Sitting on the coastline, and with the Downs on its doorstep, the town in south east Kent is the perfect base for Walking Month, but if you're more inclined for the easier strolls, head out on the UK’s largest outdoor exhibition of contemporary art - Folkestone Artworks. Not only is it the place to spot some of the country's and worlds top artists it also happens to be open 24 hours a day, 365 days a year. Head over to their website and download the map to find 74 sites.
Connecting with spirituality is not a hard task in Kent, as the county is full of historic sites and guide Faye Smith aims to bring women a journey of purpose and reflection on her guided walks. The first on offer is a full weekend itinerary (20th to 22nd May) with a pilgrim route that follows the way of St Augustine through the Kentish countryside and along the River Stour from Ramsgate on the East Kent coast to Canterbury with its glorious cathedral and St Augustine’s Abbey marking your end point. If you only have one day, consider the full-day pilgrimage walks also for women of any or no faith, which are either Canterbury to Dover at 19.5 miles or a 10 mile walk on a stretch of the famous Via Francigena from Sheperdswell to Canterbury - these are on the 12th and 29th May.
With no less than 11 acres of stunning woodland to wander and get those steps racked up, Reuthe's, The Lost Gardens of Sevenoaks will spark wonder in spring. With specialist plants such as suitably flowering rhododendrons, azaleas and camellias your walk won't feel difficult at all - and don't worry if you stop to take pictures, that'll still count toward the goal! Equally, if you cover all 11 acres you might need some fuel, so head to their Basecamp Café which is open for breakfast, lunch and afternoon tea.
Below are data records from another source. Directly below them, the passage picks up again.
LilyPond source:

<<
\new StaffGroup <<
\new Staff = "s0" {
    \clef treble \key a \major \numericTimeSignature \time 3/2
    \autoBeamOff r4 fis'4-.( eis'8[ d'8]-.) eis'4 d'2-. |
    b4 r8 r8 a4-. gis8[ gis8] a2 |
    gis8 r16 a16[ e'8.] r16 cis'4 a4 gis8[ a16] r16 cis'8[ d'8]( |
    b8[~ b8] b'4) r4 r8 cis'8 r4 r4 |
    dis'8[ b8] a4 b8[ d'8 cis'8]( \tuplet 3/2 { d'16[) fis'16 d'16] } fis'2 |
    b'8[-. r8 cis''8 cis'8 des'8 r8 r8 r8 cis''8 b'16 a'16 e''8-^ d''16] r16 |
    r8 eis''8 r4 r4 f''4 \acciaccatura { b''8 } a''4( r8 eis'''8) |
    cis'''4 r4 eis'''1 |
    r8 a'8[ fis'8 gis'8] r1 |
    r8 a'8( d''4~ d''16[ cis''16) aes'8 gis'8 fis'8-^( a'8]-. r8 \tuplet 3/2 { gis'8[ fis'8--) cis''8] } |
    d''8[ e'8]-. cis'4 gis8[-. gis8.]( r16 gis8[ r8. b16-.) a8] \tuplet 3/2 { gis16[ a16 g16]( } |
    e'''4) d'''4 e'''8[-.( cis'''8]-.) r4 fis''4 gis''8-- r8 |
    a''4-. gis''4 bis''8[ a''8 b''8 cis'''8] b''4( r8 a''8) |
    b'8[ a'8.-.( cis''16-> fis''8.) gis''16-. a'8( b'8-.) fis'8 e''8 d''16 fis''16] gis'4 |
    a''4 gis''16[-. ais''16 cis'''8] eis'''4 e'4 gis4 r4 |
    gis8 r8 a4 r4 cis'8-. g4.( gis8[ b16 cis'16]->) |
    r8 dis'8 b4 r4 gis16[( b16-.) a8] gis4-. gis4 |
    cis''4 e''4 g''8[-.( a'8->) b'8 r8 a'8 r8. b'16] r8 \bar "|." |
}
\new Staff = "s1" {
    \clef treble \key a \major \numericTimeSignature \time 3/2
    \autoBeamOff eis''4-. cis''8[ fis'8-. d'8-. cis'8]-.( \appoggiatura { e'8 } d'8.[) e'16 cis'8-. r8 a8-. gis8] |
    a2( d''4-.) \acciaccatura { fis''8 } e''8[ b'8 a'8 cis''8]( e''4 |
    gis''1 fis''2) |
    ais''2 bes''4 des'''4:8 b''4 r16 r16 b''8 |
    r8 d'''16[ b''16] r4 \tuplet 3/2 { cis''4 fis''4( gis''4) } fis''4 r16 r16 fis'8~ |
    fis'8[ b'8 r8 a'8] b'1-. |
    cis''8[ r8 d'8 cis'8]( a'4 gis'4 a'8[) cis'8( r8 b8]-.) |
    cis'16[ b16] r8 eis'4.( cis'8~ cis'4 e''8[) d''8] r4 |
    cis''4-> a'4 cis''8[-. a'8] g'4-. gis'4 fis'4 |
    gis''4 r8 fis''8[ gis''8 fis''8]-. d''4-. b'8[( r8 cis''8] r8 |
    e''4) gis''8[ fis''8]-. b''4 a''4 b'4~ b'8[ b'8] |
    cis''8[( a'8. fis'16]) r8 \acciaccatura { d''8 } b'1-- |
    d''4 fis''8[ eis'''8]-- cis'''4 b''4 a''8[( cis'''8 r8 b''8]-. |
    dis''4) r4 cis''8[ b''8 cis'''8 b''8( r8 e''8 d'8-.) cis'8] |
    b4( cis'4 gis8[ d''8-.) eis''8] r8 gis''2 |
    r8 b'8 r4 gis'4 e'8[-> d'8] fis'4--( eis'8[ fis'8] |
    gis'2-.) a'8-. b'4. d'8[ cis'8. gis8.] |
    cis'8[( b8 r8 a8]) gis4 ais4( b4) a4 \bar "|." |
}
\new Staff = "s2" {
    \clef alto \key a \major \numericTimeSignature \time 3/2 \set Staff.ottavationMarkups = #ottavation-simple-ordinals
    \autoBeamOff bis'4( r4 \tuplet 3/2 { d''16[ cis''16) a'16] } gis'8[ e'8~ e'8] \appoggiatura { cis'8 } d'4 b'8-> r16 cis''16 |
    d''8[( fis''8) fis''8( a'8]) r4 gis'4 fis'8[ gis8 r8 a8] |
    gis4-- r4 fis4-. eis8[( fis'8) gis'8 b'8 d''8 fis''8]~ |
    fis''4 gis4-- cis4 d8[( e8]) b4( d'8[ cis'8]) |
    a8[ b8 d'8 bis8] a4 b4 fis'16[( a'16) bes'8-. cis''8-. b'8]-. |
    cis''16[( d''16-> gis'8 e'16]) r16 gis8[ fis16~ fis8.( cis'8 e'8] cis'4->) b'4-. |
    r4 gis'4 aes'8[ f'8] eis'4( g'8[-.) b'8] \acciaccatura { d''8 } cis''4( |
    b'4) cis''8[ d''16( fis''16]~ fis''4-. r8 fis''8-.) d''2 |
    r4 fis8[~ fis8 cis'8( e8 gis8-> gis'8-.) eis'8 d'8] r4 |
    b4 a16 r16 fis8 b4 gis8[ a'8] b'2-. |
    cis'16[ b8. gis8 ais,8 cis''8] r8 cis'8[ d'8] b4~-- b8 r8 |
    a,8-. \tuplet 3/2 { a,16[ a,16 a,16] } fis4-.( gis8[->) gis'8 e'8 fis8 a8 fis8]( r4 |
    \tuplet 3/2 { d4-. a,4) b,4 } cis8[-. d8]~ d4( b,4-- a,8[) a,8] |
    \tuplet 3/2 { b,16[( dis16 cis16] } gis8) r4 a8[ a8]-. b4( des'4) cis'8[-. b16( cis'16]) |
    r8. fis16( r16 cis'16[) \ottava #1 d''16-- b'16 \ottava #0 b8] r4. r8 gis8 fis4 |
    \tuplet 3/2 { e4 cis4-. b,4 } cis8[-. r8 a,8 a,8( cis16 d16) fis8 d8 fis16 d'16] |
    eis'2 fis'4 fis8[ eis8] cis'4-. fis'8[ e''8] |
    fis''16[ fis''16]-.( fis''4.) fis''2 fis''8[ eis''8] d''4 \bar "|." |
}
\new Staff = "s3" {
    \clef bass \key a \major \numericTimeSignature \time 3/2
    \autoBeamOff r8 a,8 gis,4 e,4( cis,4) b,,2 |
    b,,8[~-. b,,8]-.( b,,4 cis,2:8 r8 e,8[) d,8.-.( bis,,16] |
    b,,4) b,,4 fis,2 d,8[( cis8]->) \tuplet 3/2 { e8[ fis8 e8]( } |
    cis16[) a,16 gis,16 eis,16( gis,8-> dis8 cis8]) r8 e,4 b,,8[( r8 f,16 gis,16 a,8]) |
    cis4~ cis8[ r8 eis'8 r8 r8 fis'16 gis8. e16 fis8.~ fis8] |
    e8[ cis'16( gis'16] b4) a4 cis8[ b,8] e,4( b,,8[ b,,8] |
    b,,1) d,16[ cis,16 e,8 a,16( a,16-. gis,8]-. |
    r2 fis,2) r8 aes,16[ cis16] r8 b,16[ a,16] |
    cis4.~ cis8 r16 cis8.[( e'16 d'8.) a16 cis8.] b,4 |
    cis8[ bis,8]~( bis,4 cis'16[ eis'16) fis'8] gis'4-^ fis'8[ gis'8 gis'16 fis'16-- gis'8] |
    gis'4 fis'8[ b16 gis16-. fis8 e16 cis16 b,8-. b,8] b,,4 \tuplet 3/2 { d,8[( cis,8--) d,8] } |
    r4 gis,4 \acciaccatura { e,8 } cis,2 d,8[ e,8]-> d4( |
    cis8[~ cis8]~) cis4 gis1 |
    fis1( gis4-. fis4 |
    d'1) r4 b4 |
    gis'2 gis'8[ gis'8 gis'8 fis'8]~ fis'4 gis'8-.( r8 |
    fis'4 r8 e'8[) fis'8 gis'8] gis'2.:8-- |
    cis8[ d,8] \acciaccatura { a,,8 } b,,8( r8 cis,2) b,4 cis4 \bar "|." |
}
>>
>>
Did you know that some of your favourite Kent attractions such as Ightham Mote and Chartwell have acres of walks just waiting to be trodden? The National Trust have helpfully put together a list of their properties that feature both short and longer walking routes. For instance, Scotney Castle have guided walks led by volunteers that take in the hidden gems of the estate, and towards Sevenoaks, you can take in magnificent viewpoints on a walk circling Emmetts Garden.
And no, we don’t mean training for these routes! If you need to travel to these starting points, or stop earlier than you predicted then there will be a train nearby to take you home! Be sure to find your nearest station at Southeastern’s website.